- **FRAGMENTO DEL TEXTO**:
Si en El apartamento (1960), CC Baxter (Jack Lemmon) cede ocasionalmente su espacio propio, su apartamento (cual delegación de servicio de ocio de los ejecutivos de su empresa), en el que incluso, la mujer que ama hace el amor con otro hombre (o más bien tratada como objetual fuente de placer), es decir, él prostituye su espacio propio, y ella es tratada como tal, cual prostituta o proveedora de placer como amante (sin consideración alguna con sus sentimientos), en Irma la dulce, Nestor se encontrará ante la tesitura de carecer de espacio propio y de no tener en exclusiva el cuerpo de la mujer que ama (con la que vive en el espacio propio de ella). Su identidad y posición inicial sufrirá una transformación o tránsito radical. De ser un hombre funcional, cual peón, e integrado en la legitimada Normalidad según los patrones convencionales (es decir, según su normativa de lo que debe ser), tras ser despedido (por un equívoco; el dinero que habían dejado los proxenetas en su gorra como dejaban a los anteriores gendarmes corruptos), pasará a habitar el otro lado, el considerado ilegal y moralmente reprobable por las convenciones, y a habitar el espacio perteneciente a Irma, su hogar y las reglas del mundo de ésta (en el que se constata sus diferencias, en su relación con el cuerpo y el pudor y las apariencias: ella duerme desnuda, con solo antifaz, y él incluso con calcetines; a ella no le importan que la vean desde el exterior, pero él tapa las ventanas con periódicos). Irónicamente, ha sido despedido por querer aplicar la letra de la ley. Pero quienes la representan necesitan ese doble juego (o doble moral hipócrita). El sistema, la ciudad mercado, necesita cierta delincuencia funcional para sus intereses clandestinos (equiparable a la doble moral de los ejecutivos de la empresa en El apartamento).

- **DATOS PROPORCIONADOS**:
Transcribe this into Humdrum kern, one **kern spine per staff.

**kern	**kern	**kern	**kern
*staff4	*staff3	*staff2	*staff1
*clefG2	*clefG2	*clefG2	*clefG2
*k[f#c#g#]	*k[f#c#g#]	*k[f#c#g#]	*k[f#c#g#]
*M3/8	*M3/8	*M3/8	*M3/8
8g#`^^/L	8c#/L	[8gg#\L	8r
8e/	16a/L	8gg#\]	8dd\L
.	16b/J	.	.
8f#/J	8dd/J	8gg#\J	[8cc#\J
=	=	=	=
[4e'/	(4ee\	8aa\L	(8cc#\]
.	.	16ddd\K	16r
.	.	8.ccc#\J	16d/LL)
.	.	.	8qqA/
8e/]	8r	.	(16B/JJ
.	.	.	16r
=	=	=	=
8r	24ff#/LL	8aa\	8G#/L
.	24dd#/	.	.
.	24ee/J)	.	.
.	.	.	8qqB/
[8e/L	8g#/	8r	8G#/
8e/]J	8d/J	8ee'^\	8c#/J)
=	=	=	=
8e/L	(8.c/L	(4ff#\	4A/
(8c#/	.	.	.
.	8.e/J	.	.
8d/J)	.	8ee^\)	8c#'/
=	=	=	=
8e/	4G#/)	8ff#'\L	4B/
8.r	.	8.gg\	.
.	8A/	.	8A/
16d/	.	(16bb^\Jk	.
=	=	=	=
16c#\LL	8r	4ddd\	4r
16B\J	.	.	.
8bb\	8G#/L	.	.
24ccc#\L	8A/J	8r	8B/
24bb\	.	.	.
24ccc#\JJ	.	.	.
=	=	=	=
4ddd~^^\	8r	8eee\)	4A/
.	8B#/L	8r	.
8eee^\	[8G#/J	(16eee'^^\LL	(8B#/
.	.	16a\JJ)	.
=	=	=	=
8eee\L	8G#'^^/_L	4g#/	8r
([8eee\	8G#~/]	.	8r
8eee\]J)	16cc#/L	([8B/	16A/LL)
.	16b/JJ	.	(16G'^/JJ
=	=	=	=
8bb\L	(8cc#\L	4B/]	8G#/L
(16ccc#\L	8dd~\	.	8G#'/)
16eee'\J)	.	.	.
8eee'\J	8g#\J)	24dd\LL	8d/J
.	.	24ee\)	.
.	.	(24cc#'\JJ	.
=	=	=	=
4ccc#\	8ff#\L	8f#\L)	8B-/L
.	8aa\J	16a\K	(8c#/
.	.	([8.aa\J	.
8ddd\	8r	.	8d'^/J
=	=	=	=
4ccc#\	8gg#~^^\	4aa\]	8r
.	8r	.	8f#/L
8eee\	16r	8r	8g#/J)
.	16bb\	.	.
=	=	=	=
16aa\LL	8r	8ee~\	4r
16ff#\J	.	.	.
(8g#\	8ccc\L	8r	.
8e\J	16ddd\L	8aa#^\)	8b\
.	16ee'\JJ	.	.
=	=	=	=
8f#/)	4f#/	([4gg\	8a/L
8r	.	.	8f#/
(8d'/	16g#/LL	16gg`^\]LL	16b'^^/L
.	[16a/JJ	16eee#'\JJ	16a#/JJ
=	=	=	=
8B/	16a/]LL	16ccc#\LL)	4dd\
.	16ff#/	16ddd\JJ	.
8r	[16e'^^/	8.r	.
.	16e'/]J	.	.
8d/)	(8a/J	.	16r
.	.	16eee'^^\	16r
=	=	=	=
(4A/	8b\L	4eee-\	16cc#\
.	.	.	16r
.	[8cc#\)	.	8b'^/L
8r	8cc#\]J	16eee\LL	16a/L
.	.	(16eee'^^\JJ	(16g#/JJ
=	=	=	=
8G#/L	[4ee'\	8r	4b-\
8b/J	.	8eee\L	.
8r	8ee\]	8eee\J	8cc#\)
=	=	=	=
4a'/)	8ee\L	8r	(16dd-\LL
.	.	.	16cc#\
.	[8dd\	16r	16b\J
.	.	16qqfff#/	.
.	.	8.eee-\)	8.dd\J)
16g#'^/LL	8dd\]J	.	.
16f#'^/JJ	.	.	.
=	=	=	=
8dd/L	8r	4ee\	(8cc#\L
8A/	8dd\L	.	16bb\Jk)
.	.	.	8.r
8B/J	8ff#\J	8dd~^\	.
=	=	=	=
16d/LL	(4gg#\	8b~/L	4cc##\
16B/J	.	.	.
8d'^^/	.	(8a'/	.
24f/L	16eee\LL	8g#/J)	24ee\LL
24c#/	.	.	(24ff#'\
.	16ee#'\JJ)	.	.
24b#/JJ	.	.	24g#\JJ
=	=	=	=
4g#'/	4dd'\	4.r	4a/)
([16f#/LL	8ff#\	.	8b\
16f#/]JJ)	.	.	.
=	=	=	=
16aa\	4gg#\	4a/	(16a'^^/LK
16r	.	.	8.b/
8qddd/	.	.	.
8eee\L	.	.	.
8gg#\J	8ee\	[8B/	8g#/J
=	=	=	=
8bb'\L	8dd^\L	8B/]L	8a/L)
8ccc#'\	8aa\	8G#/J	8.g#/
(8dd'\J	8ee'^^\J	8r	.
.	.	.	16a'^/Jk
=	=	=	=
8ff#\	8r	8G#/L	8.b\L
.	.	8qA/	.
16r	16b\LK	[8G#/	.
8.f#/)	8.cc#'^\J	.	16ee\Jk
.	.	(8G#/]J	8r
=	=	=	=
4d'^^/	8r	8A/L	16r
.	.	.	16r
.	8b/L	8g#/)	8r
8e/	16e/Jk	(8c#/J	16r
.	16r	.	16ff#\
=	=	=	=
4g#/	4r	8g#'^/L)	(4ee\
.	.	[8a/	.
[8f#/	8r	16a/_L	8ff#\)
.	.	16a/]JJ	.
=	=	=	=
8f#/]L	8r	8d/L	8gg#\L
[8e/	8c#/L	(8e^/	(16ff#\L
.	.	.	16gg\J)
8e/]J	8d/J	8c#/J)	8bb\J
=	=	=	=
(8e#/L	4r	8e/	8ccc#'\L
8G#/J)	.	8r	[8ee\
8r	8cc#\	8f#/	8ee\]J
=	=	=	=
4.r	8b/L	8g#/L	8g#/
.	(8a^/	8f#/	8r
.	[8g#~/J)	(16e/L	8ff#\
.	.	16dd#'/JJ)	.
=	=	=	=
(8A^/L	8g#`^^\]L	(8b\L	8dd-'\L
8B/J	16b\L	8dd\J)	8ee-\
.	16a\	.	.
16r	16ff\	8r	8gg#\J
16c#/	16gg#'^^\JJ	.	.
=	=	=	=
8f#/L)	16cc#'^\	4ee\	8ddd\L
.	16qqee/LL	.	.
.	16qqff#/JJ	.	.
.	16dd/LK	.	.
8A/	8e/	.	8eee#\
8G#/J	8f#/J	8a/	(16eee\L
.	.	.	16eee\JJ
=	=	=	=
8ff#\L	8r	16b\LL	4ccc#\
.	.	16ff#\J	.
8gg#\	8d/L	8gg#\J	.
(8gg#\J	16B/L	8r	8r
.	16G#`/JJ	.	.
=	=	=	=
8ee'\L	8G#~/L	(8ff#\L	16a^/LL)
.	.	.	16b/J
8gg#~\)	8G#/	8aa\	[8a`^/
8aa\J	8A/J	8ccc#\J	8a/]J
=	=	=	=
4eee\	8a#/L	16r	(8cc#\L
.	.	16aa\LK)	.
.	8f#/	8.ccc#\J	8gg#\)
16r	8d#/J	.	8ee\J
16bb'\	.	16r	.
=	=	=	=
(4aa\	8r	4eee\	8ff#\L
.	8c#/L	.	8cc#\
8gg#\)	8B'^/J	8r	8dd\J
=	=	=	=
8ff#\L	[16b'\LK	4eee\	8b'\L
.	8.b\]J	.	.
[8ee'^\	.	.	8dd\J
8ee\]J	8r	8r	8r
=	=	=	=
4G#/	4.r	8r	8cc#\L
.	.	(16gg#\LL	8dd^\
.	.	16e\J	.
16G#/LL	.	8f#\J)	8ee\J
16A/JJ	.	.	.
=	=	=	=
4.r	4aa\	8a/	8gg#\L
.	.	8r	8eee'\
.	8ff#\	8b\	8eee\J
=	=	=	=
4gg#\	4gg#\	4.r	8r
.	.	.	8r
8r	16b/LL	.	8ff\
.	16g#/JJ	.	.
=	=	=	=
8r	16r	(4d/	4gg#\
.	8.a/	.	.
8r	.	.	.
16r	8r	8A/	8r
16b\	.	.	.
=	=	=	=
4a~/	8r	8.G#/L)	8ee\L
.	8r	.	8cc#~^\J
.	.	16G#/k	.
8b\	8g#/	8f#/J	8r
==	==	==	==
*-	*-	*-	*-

- **ENUNCIADO 1**:
Enumera las diferencias entre Irma y Nestor en su relación con el cuerpo, el pudor y las apariencias que señala el fragmento.
- **ENUNCIADO 2**:
Según el fragmento, ¿qué actor interpreta a CC Baxter en El apartamento?
Las filas no guardan ninguna relación con el fragmento.

- **RESPUESTA FINAL 1**:
- Ella duerme desnuda, solo con antifaz.
- Él duerme incluso con calcetines.
- A ella no le importa que la vean desde el exterior.
- Él tapa las ventanas con periódicos.

- **RESPUESTA FINAL 2**:
Jack Lemmon.